Zamanın büyük kısmını taş ocağında geçiren Nova, saat akşam dokuz olunca beklemekten sıkılıp kalan üç saati dışarıda geçirmek istedi. Taş ocağından 9 ile ayrılıp şehre bağlanan yolu tuttu. Şehrin içine girmeden hemen önce ıssız bir yer olan ve şehrin manzarasını ayaklar altına seren bir tepeye park edip araçtan indi ve bagajda her zaman bulundurduğu kutu biralardan birini açtı. Bir kutu da 9'a teklif etmişti fakat 9 ısrarla bu teklifi reddetmişti. 

                   "Amma inatçısın ya." diye söylenen Nova, bagaj kapağını yavaşça kapattı ve aracın ön kısmına doğru ilerledi. Kalçalarını kaputa koyup bacaklarını da peşi sıra havaya kaldırdı ve ön cama yaslanana kadar kaput üstünde geriye doğru kaydı. Bira kutusunu başına dikerken diğer eliyle de yanındaki boşluğa vurdu. 

                Nova ile kaput üzerindeki son oturuşlarını hatırlayan 9 olduğu yerde kaldı. "Böyle iyi." 

                "Merak etme," dedi Nova, bira kutusunu bağdaş yaptığı bacakları arasına koyup. "Şu an seninle bir şeyler yaşamayı düşünemeyecek kadar üzgün ve gerginim." Biradan bir yudum daha aldı ve dipsiz bir karanlık gibi görünen denizin üzerine sarı benekler halinde yansıyan ışıkların parıltısına baktı. "En ufak parçası dahi en iyisi olsun diye yıllarca didindiğim arabam bugün benden alınacak." 

                 "Onu öldürebilirim." 

                  Nova'dan alaycı bir kıkırdama yükseldi. Birasından yudumladıktan sonra hüzünle iç çekti. "Onu yok edersen, zenginlerin uyuşturucu ve silah eğlencelerini ellerinden almış oluruz." 

                 "Murat," dedi 9, Nova'nın hüzünle paramparça olmuş yüzüne çekingen bakışlar atarken. "Akari'nin adamı mı?" 

                 Nova başını sallayarak onayladı. "Dahası da var: Murat'da bizimle büyüyen çocuklardan biri." 

                "Küçüklükten itibaren tanışıyorsunuz yani." 

                "Konuyu hatır işine getireceksen, O dediğinden bizim aramızda hiç olmadı." dedi Nova. Kalan bir yudum birasını bitirdi ve kutuyu tok gürültüler çıkartarak elleri arasında ezdi. "Ben onun ulaşamadığı bir hedef, bir takıntıydım," Ezilmiş metal kutuyu bacağının yanına bıraktı ve ön cama uzandı. "Kısaca anlayacağın, Murat, reddedildikçe bağlanan sağlıksız tiplerden." 

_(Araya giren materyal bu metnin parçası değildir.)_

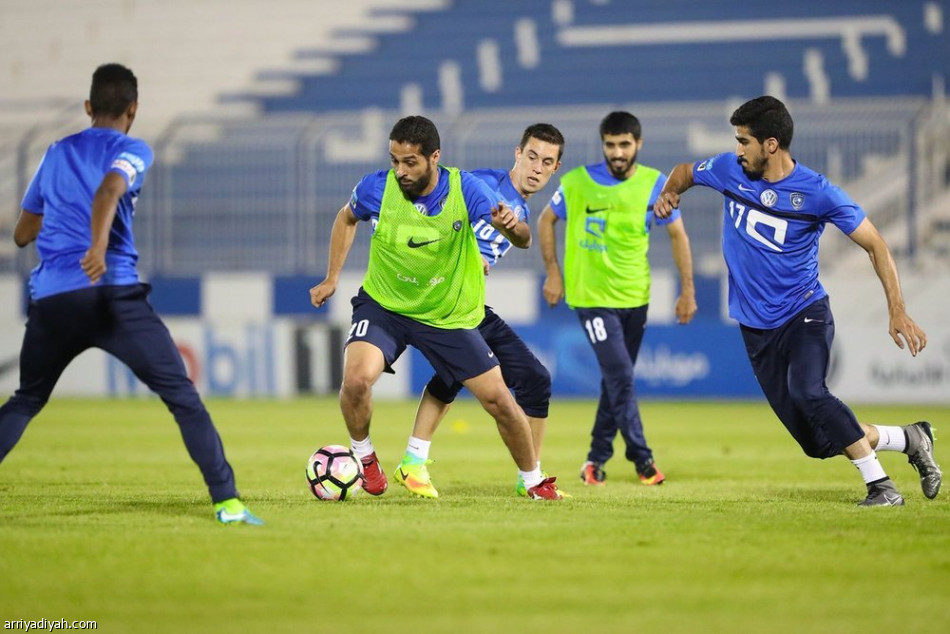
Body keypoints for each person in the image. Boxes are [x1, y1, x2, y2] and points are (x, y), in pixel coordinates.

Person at [0, 64, 262, 525]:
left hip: (53, 299)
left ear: (88, 107)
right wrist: (98, 245)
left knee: (25, 400)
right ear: (133, 109)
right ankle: (228, 503)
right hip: (112, 295)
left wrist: (62, 210)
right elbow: (109, 189)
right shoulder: (132, 148)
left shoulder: (56, 152)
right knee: (182, 396)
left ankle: (228, 501)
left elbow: (22, 233)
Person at [654, 95, 941, 506]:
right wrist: (670, 192)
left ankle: (882, 487)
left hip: (804, 313)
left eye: (744, 142)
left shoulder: (818, 193)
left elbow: (876, 245)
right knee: (818, 442)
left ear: (771, 144)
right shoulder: (727, 170)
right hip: (756, 328)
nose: (738, 151)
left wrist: (897, 309)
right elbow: (684, 172)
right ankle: (910, 437)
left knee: (808, 391)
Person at [309, 115, 562, 501]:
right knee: (357, 381)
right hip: (385, 306)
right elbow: (346, 218)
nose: (400, 171)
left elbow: (523, 238)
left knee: (500, 400)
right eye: (395, 160)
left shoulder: (467, 189)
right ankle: (365, 458)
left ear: (433, 158)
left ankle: (532, 481)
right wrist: (331, 278)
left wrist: (511, 226)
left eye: (409, 162)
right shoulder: (377, 187)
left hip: (446, 312)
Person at [391, 123, 565, 499]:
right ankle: (414, 461)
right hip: (441, 301)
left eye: (546, 162)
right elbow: (438, 209)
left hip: (467, 304)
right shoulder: (481, 183)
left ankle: (529, 476)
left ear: (555, 169)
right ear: (517, 154)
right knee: (460, 376)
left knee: (534, 380)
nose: (536, 167)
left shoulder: (519, 208)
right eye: (531, 156)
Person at [538, 111, 697, 488]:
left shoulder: (656, 184)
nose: (617, 152)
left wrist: (687, 290)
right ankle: (643, 460)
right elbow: (546, 220)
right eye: (610, 144)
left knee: (616, 382)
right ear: (603, 144)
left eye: (624, 144)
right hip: (591, 297)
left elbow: (678, 236)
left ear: (638, 144)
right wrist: (554, 273)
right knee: (622, 375)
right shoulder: (575, 183)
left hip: (635, 297)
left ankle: (594, 460)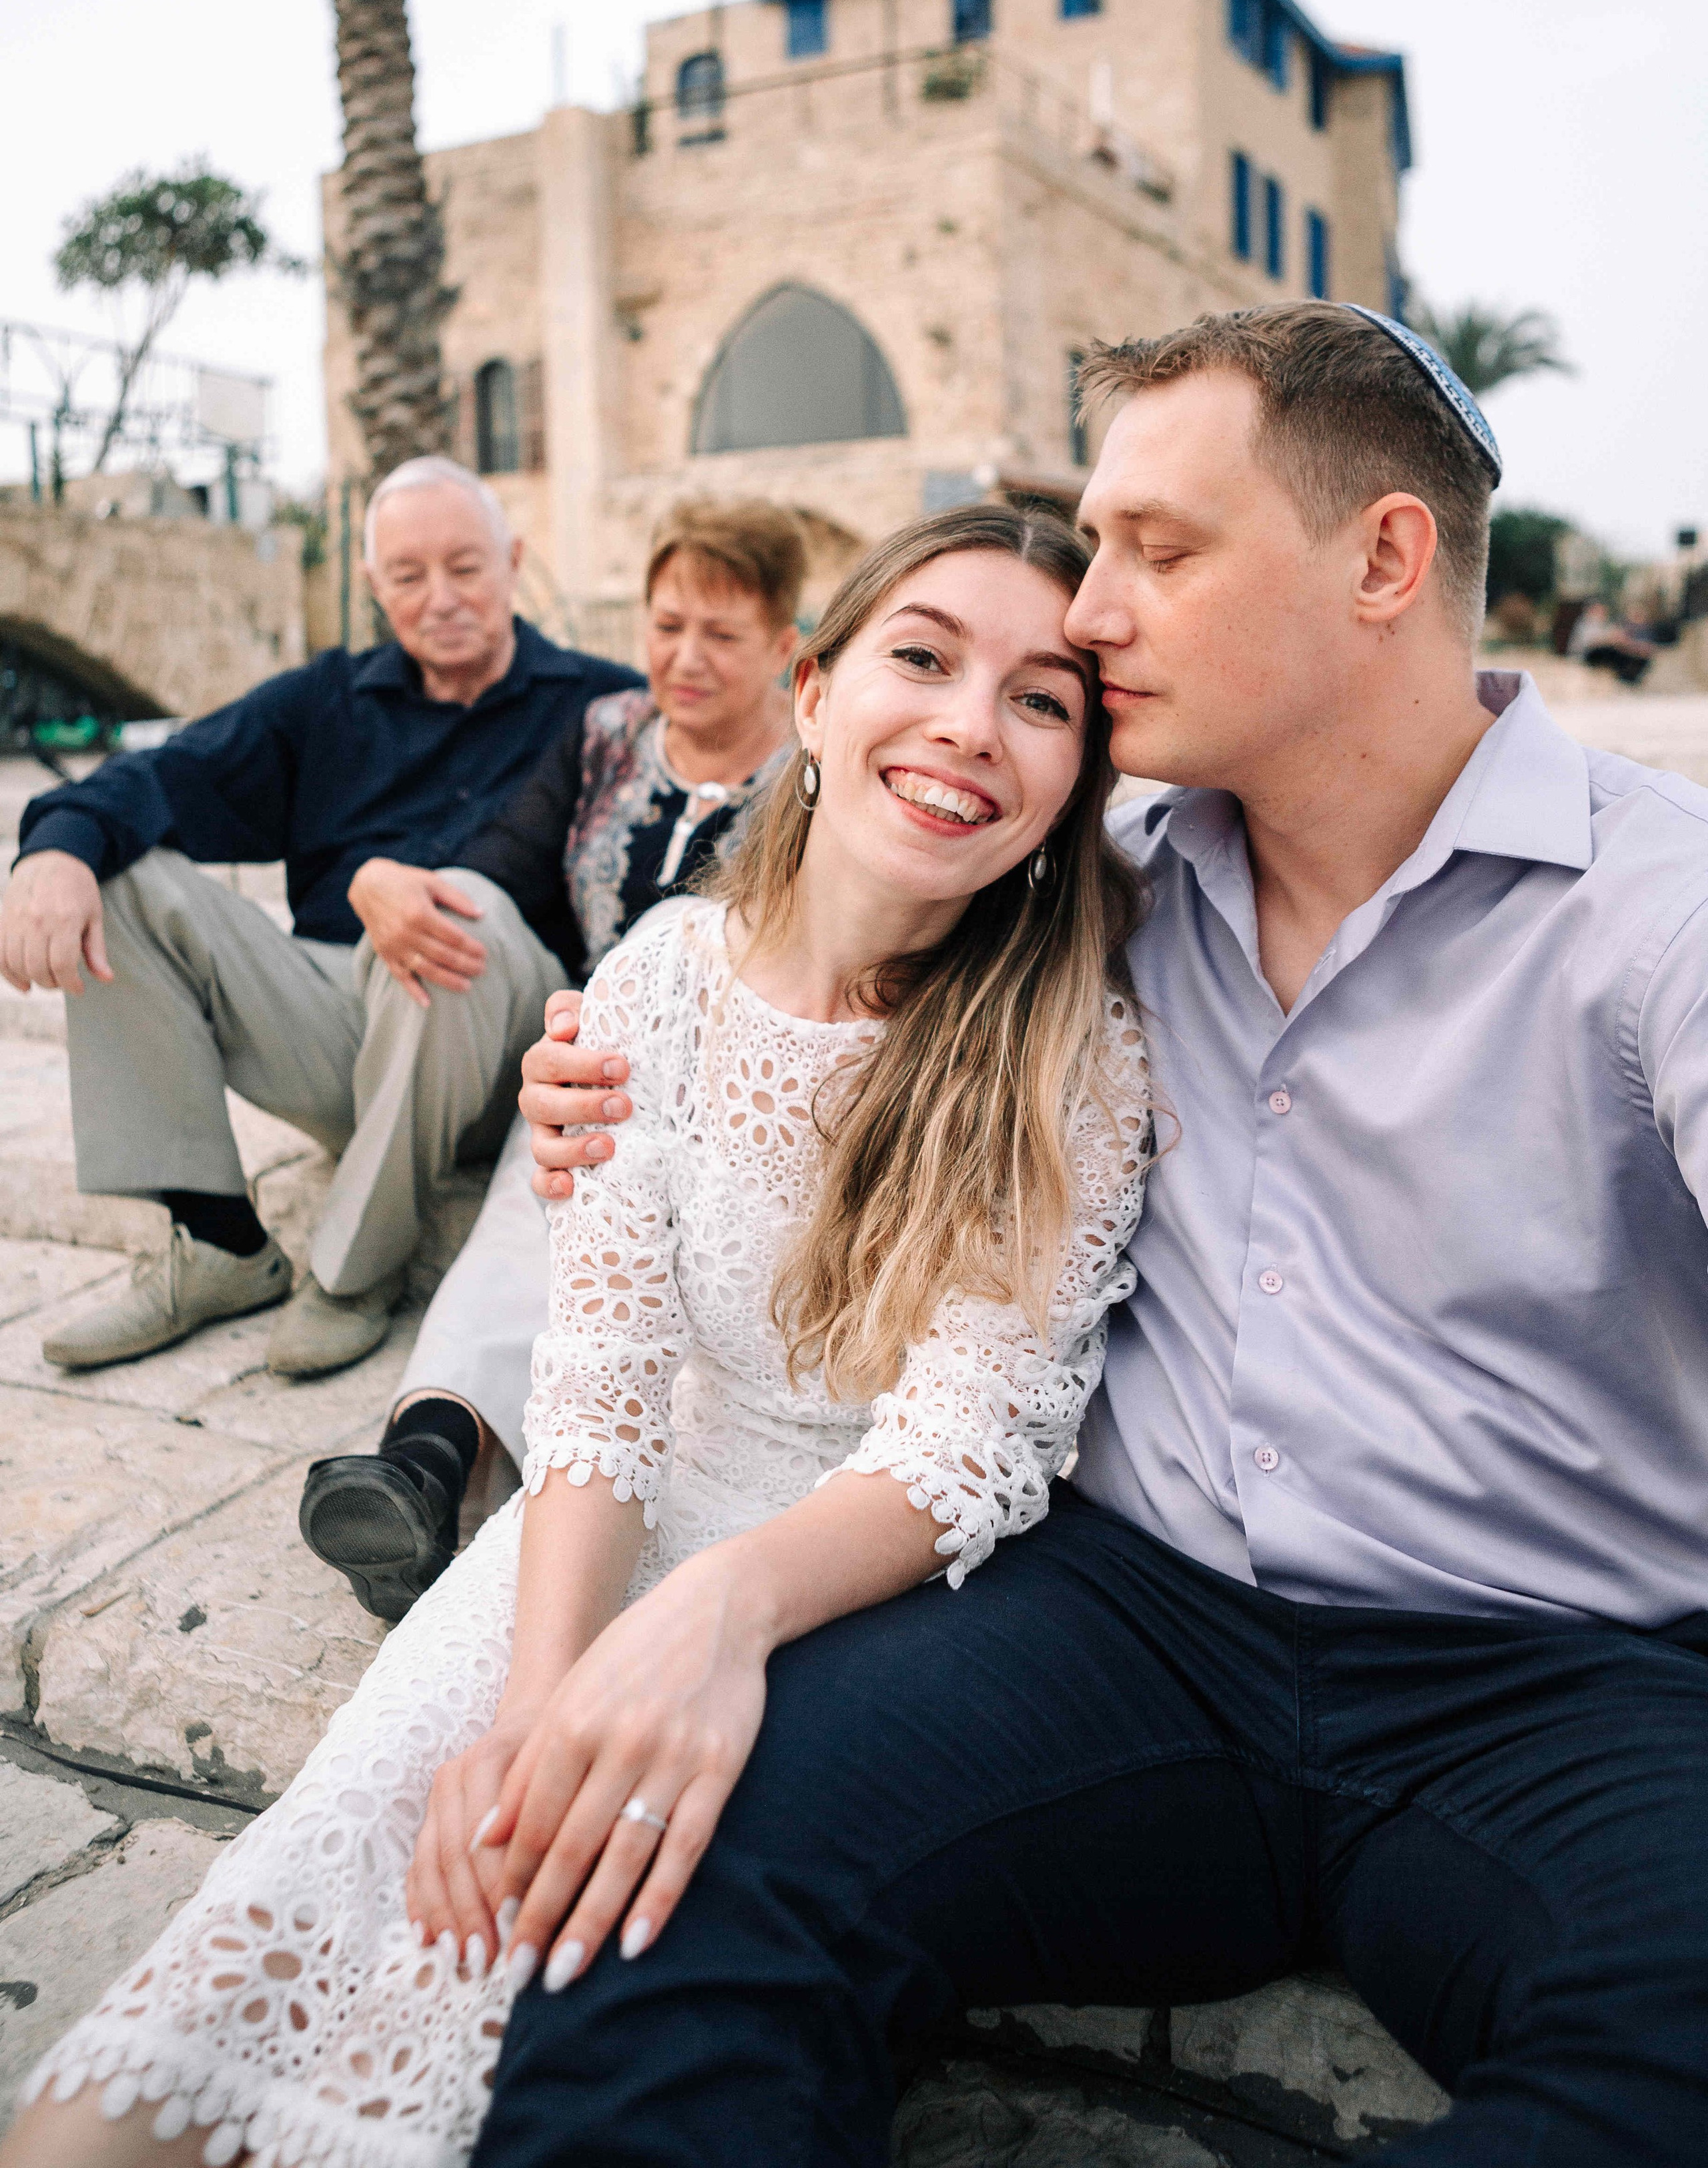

                "Gereksiz zarar veren insanın aldığı nefes ağaca saygısızlıktır."    

                9'un Japonca kurduğu cümleden birkaç kelime dışında hiçbir şey anlamayan Nova hafifçe doğruldu ve merakla ona baktı. "Türkçesini söyleyecek misin, istemeli miyim?" 

              "Gereksiz zarar veren insanın aldığı nefes ağaca saygısızlıktır." 

               "Güzelmiş. Senin mi?" 

                "Hayır." dedi 9, hissize. 

               "Hah!" dedi Nova, yapmacık bir alayla. 9'un eğitmenlerden başka kimseyle iletişim kurmadığını hâlâ hatırlıyordu. "Sizi insan öldürmeye böyle mi ikna ediyorlar?" 

                "İkna olmak bir seçenektir," 

                "Ve bir Doragonkurō'nun ikna edilme şansı yoktur." diye 9'un sözünü kesti Nova. Elinden geldiğince sesine 9'un hissizliğini katmaya çalışmış ve onu taklit etmeye çalışmıştı. 

                9, derin bir nefes aldı ve dudakları tekrar aralandı. "Bir Doragonkurō ikna olmaz; ağaca saygısızlığa son verir." 

                "Bu da bir eğitmenin sözü gibi duruyor."